Dataset records:
** BEGIN **
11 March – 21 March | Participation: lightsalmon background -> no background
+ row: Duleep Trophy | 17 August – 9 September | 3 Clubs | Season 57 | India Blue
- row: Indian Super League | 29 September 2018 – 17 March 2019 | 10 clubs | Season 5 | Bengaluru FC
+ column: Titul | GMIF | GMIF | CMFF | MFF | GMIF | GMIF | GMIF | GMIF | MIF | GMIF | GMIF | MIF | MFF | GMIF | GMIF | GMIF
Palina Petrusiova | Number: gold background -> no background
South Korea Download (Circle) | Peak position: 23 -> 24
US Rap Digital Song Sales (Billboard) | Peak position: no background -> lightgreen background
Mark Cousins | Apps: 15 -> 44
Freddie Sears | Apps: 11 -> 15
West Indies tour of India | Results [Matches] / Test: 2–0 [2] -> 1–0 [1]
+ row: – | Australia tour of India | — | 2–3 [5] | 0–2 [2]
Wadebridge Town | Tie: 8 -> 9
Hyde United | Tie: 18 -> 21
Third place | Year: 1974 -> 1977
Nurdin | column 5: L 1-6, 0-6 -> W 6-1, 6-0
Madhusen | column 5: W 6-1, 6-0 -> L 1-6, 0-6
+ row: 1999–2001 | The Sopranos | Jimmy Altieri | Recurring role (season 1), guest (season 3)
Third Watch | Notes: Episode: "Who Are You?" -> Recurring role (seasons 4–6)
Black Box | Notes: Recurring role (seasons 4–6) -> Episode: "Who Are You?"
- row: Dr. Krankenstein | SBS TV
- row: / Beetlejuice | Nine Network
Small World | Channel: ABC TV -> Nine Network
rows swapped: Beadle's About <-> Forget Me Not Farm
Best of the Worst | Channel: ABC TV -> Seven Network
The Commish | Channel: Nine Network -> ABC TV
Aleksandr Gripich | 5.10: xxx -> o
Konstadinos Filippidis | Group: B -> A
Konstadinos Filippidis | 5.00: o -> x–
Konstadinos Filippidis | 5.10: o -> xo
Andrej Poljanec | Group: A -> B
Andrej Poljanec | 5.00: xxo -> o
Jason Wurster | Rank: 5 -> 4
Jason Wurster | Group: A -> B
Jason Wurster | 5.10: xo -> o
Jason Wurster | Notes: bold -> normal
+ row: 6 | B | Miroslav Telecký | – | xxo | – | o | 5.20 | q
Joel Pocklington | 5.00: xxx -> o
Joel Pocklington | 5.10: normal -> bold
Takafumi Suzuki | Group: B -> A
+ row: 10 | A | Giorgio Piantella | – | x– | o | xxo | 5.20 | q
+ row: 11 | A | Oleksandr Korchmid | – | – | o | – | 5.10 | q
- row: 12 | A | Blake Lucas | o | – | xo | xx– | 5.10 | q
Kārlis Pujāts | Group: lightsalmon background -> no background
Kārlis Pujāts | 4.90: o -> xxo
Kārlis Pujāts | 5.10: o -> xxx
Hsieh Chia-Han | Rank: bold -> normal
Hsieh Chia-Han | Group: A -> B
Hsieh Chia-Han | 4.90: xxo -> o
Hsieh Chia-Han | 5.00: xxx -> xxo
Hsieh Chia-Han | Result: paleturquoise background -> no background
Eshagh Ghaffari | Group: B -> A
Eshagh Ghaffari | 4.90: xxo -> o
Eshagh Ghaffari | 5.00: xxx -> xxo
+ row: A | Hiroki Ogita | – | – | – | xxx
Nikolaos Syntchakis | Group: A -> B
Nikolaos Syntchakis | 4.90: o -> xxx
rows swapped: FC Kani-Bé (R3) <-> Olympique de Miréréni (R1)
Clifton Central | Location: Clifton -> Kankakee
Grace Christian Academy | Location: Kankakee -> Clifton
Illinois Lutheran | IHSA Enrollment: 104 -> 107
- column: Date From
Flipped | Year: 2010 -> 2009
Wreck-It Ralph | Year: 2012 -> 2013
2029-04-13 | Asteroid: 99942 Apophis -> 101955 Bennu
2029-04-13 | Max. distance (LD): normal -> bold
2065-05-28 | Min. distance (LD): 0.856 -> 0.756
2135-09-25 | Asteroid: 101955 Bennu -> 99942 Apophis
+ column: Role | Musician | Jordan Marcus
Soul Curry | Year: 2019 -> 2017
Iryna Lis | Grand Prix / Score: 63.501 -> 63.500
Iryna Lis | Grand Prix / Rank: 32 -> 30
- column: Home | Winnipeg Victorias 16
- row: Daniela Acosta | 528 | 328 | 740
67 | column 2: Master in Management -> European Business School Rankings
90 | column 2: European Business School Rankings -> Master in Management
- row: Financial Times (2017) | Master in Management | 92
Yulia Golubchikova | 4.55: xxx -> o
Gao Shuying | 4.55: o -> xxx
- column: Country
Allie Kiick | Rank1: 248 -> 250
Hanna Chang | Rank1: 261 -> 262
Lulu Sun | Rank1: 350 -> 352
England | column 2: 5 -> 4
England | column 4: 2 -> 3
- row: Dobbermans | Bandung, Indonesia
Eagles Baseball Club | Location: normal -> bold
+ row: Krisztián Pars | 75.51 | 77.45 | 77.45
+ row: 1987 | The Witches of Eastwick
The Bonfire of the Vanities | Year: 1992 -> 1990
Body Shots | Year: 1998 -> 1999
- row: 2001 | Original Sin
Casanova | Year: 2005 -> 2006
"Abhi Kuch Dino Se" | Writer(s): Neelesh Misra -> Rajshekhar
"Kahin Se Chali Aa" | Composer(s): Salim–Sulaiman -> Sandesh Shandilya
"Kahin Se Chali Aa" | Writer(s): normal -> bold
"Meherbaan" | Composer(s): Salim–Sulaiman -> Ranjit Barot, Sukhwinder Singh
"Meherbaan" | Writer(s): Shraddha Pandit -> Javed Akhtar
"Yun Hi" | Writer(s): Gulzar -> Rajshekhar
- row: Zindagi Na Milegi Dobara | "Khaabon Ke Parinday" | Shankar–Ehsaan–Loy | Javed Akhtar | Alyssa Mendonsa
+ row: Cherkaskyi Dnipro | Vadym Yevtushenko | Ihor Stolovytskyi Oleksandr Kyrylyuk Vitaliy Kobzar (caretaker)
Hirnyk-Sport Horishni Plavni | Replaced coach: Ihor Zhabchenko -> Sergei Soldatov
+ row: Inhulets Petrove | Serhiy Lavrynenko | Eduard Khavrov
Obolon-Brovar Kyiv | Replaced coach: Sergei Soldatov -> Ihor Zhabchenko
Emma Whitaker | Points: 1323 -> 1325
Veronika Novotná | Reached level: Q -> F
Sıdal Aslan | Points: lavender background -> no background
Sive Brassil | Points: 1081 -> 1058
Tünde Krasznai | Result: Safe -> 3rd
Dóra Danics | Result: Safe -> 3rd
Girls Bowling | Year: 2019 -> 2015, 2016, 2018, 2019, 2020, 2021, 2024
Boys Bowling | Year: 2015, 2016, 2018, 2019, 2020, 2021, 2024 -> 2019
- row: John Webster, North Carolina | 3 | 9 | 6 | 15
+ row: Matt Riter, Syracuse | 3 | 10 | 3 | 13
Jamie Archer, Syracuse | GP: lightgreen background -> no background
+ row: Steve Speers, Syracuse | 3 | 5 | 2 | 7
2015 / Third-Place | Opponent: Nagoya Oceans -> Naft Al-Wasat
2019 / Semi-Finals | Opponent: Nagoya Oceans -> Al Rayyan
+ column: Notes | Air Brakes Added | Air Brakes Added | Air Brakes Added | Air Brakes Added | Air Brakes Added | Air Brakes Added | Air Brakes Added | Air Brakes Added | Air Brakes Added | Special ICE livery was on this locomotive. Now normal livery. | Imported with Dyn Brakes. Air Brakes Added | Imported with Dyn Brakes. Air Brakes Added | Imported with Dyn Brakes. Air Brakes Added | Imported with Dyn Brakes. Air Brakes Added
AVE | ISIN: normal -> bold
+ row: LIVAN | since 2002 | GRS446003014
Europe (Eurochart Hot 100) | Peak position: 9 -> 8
** END **
> _JOB_
Locate every row above that includes the word "Iryna", and copy each of those rows in full.

> _FINISHED ANSWER_
Iryna Lis | Grand Prix / Score: 63.501 -> 63.500
Iryna Lis | Grand Prix / Rank: 32 -> 30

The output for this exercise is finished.